AIDEA is putting its authority to use Three recent laws have allowed the public corporation to undertake three big oil and gas projects over the past two years Eric Lidji For Petroleum News
In 2009, the Alaska Industrial Development and Export Authority approved a new strategic plan that called for the public corporation to become, in a word, bolder.
The plan suggested that AIDEA become less “passive” by diversifying its assets, asking lawmakers for additional financing tools and promoting itself to more industries.
With the rise of small independents in Alaska over the past decade, the oil and gas sector is increasingly fitting the bill of potential partners for the economic development entity.
Through a series of laws passed in recent years, AIDEA can now invest in corporations and limited liability companies, can directly finance larger infrastructure projects that it does not intend to own or operate and can use the new Sustainable Energy Transmission and Supply fund to help finance distribution projects for local gas and power utilities.
Those changes have allowed AIDEA to pursue three big oil and gas projects since late 2010, the first in what the public corporation expects will be many in the years to come.
AIDEA has “a lot of room to grow,” AIDEA Executive Director Ted Leonard told Petroleum News on May 20. A factor that could limit growth is risk diversification, he said, which is why AIDEA is pursuing projects in mining, energy and infrastructure, and pursuing projects across the state. That said, he noted, “We are a resource development state, so we will have a large share of our project portfolio in resource development.”

BRIEF: According to the article about AIDEA, in what year did the Alaska Industrial Development and Export Authority approve a new strategic plan?

AVAILABLE DATA:
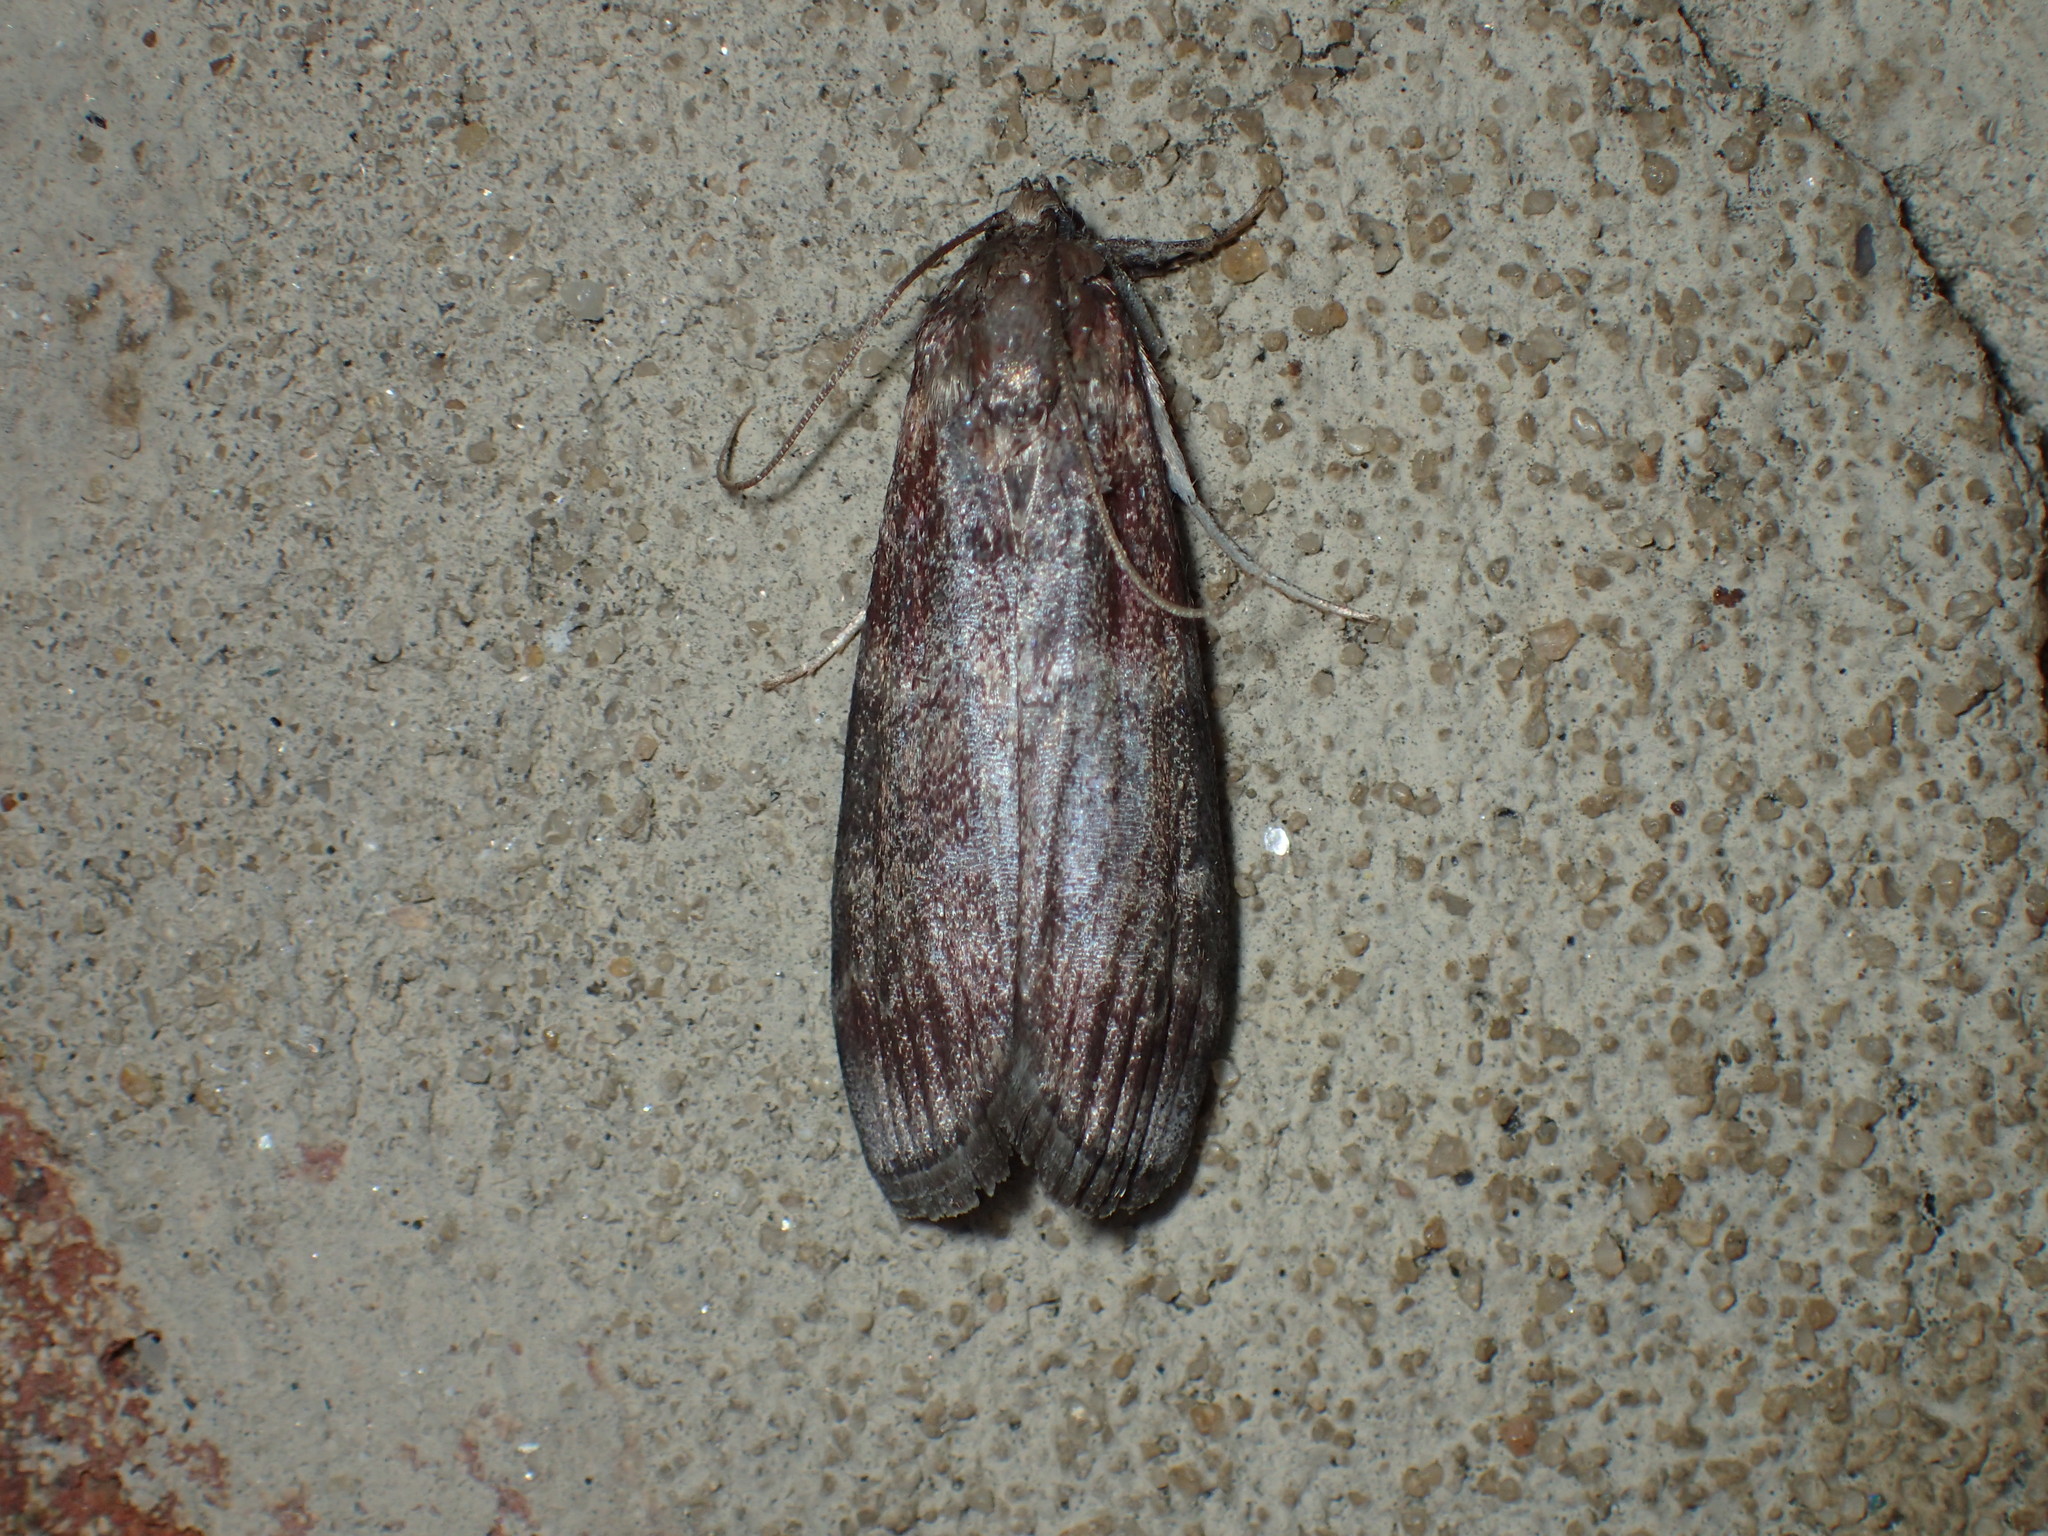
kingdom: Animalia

RESULT OF THIS EXERCISE: 2009